■ Available data
──────────────────────────────
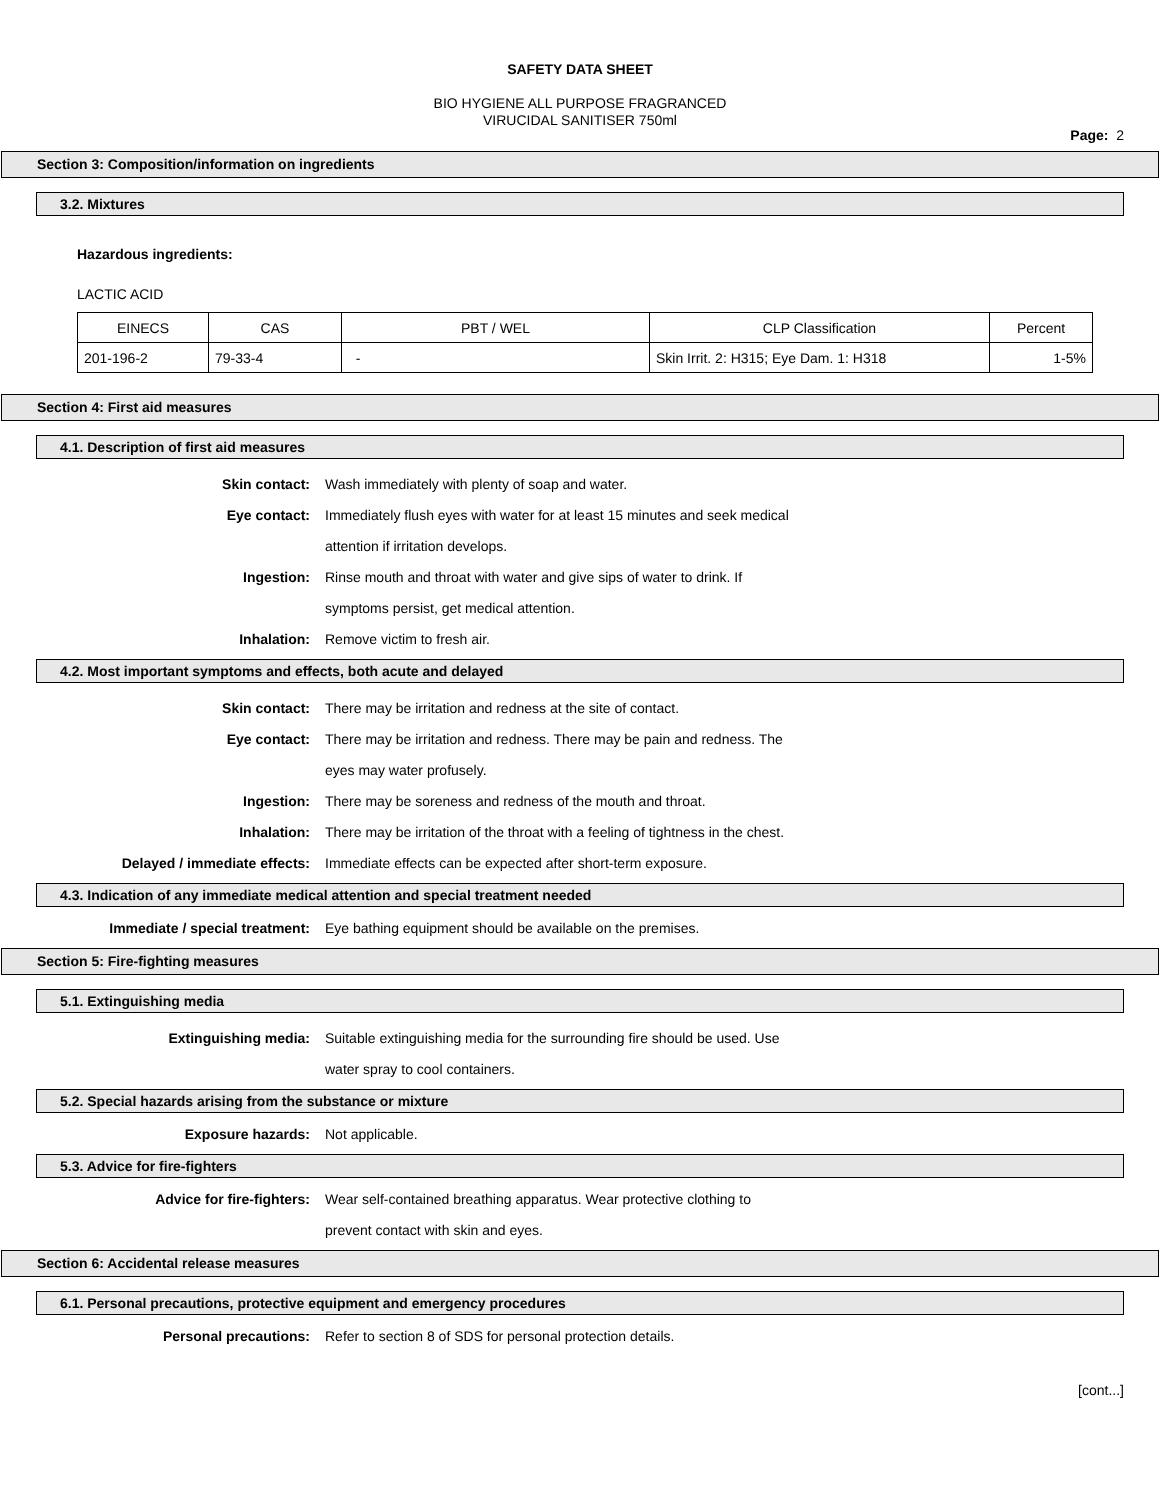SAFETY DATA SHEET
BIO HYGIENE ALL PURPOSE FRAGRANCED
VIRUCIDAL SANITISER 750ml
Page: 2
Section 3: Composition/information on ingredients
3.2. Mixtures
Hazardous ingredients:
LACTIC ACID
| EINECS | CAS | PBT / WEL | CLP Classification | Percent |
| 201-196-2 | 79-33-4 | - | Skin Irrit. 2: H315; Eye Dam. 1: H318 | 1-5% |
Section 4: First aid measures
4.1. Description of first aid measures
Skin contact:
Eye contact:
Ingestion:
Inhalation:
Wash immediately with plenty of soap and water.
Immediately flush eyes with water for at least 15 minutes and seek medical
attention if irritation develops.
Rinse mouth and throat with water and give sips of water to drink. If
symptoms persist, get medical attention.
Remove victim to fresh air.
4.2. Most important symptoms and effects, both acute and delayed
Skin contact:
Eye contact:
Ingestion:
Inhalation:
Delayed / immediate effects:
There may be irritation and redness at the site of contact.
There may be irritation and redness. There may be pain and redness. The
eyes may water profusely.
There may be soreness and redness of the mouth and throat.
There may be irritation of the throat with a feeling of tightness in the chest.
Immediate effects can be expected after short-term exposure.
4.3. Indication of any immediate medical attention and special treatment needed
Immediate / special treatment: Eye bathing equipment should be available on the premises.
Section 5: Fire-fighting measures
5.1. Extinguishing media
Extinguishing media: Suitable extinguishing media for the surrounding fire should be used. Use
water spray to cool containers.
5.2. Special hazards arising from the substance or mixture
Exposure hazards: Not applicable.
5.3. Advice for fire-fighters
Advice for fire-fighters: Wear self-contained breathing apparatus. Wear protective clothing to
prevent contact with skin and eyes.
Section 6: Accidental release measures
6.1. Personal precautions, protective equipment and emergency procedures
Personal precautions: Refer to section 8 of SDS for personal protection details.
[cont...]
──────────────────────────────
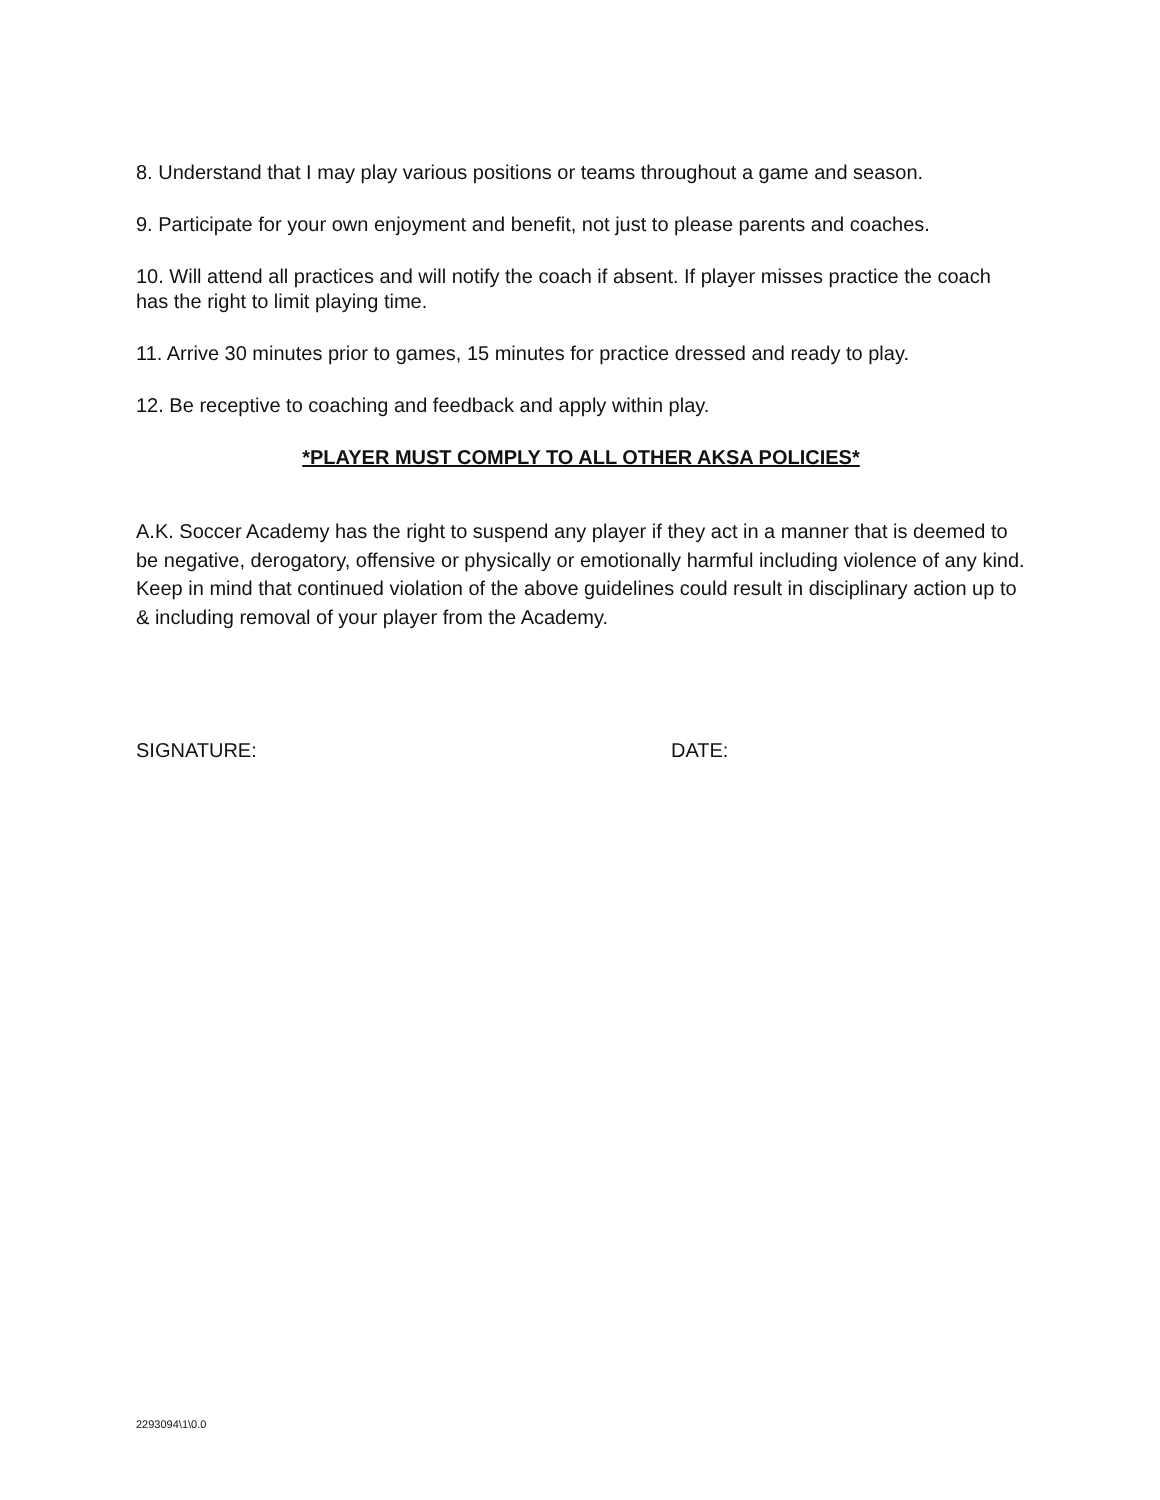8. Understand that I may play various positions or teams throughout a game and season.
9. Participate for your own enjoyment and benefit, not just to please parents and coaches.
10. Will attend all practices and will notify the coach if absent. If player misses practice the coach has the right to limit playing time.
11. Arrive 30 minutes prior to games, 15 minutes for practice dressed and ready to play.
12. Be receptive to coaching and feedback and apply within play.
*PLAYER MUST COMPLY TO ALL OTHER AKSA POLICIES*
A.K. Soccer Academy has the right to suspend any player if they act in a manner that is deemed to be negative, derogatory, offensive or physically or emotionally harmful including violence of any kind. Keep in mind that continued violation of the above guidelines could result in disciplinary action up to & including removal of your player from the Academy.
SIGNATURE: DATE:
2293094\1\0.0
──────────────────────────────
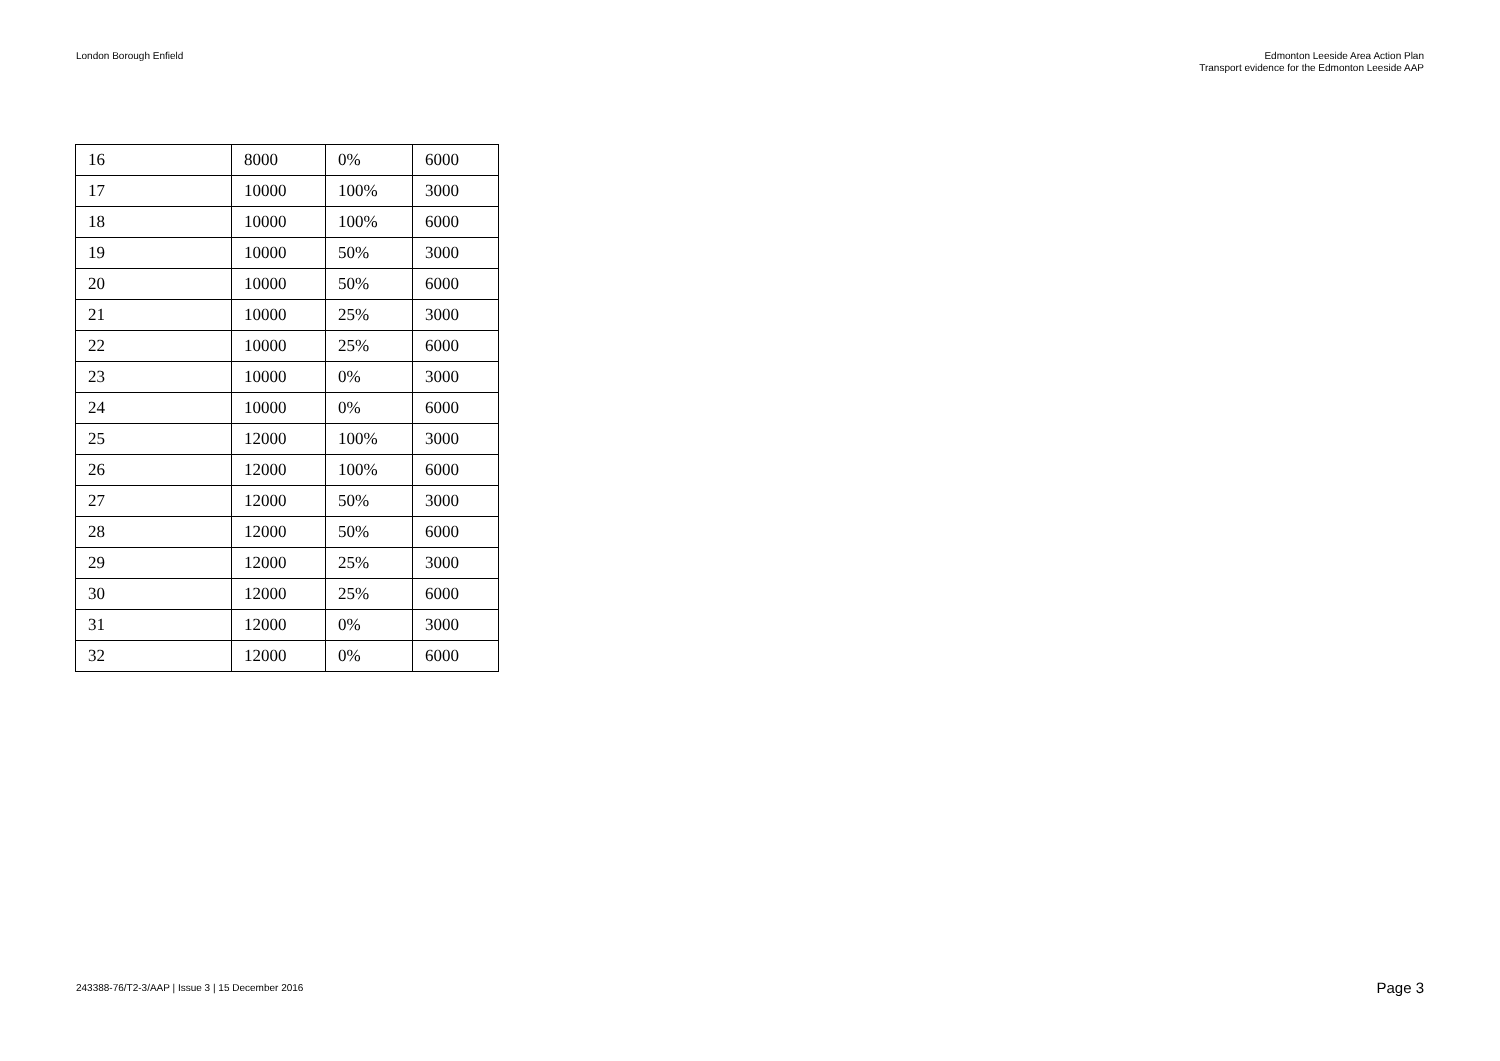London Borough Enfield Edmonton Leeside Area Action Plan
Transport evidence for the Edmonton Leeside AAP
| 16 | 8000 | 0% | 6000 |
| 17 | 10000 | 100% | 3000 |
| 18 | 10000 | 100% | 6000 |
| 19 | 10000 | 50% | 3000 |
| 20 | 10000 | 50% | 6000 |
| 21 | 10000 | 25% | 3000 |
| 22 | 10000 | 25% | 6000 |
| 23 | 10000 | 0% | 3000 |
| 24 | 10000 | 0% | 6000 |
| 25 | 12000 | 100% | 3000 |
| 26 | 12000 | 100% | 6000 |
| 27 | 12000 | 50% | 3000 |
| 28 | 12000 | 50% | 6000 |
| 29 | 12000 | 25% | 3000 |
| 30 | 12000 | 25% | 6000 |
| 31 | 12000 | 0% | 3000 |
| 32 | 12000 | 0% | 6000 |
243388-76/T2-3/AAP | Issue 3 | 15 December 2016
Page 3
──────────────────────────────
■ Task requirements
Take the entries above and return only the lines from the one with "Classification | Percent |" to the one with "Wash immediately with", both included, unchanged.

■ Finished task
| EINECS | CAS | PBT / WEL | CLP Classification | Percent |
| 201-196-2 | 79-33-4 | - | Skin Irrit. 2: H315; Eye Dam. 1: H318 | 1-5% |
Section 4: First aid measures
4.1. Description of first aid measures
Skin contact:
Eye contact:
Ingestion:
Inhalation:
Wash immediately with plenty of soap and water.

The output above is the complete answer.